John Hunt, Harvard, Mass.
A: Well, I think the Montreal Canadiens are showing that not having captain isn't necessarily an impediment to post-season success. The last team to win a Cup without a captain was the 1972 Boston Bruins, so clearly most teams believe having somebody wear the "C" is necessary.
Sundin was, in my mind, a very good captain, as good a captain as he was a player. The Leafs just didn't have good enough teams to win it. The fact he was a quieter leader didn't detract from his leadership. It sure worked well enough for Nicklas Lidstrom in Detroit. As to whether Phaneuf will be a good captain, I just haven't seen enough of him in Toronto yet to make a judgement.
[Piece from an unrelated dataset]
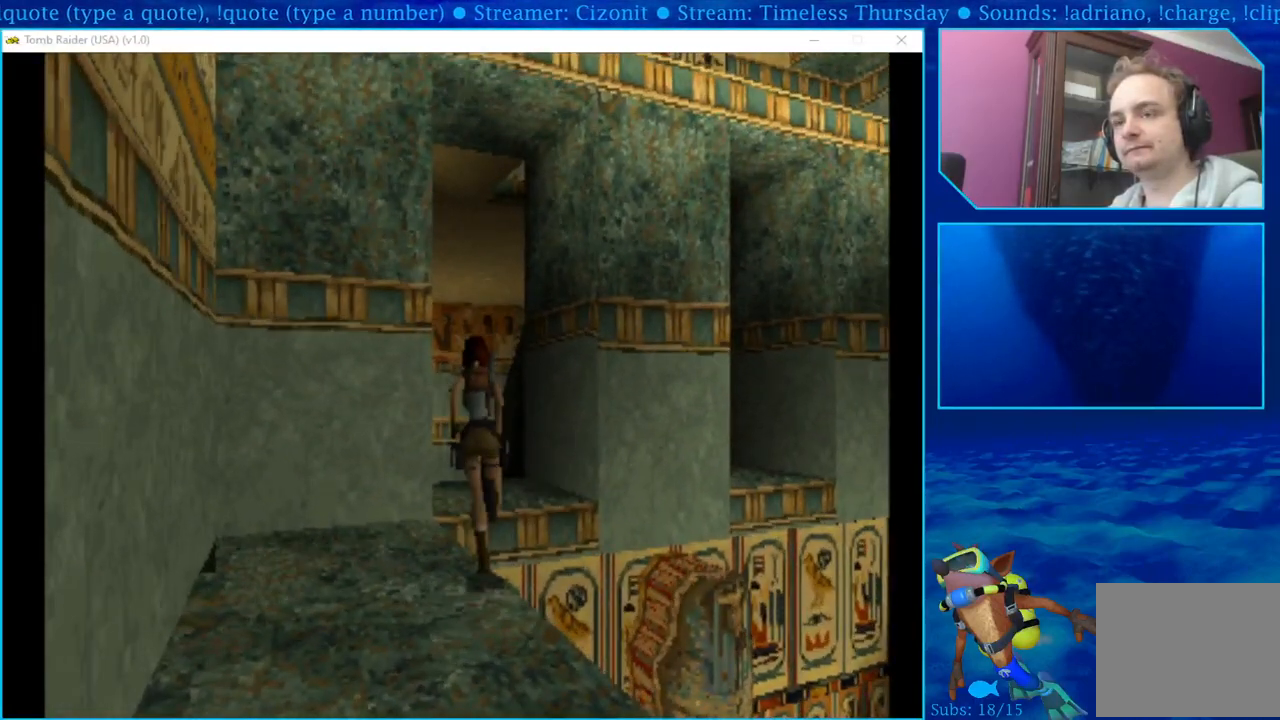
{"buttons": ["DPAD_UP"], "left_stick": "center", "right_stick": "center", "events": [[67, "SQUARE", "up"], [117, "SQUARE", "down"], [317, "SQUARE", "up"]]}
Do you think the Leafs should get an accomplished back up NHL goaltender in case Giguere gets hurt? At this point, Gustavvson seems to play better every other game instead of every game plus his heart issues may arise again. Other than G&G nobody else seems close to being ready. If they do decide to get an experience back up where do they put him if Giggy and The Monster are healthy and playing well?
Neil Poutanen, Guelph
A: You can only carry so much insurance. The Leafs will have James Reimer and Jussi Rynnas with the Marlies, and Ben Scrivens learning somewhere else, likely the ECHL Reading team. If you sign an older vet he's going to play in place of those youngsters. So no, I think they'll be going with what they have.
Q: I love reading your work, I was wondering if you had any information on whether or not the Leafs intend to sign prospects Joel Champagne, Tyler Ruegsegger, and Korbinian Holzer. Holzer did not look out of place with Germany at the Olympics. Thanks again for your great work.
Israel Stern, Thornhill
A: My information is Tyler Ruegsegger will get an AHL contract to start. There are still concerns about his skating. The Leafs will look to sign Holzer after the world championships where he's been playing for Germany. They haven't decided whether they want to sign Champagne yet.
Q: My though on how to improve NHL scoring and excitement: Make icing a two-minute penalty. Forces teams to carry the puck out of there own end. Potential for excitment in my mind would be great. Just think it through a bit. This may be an old idea that I'm just repeating.
Steve Kowalczyk, Burlington
A: That's too significant a penalty. Icing the way it is called now is fine by me.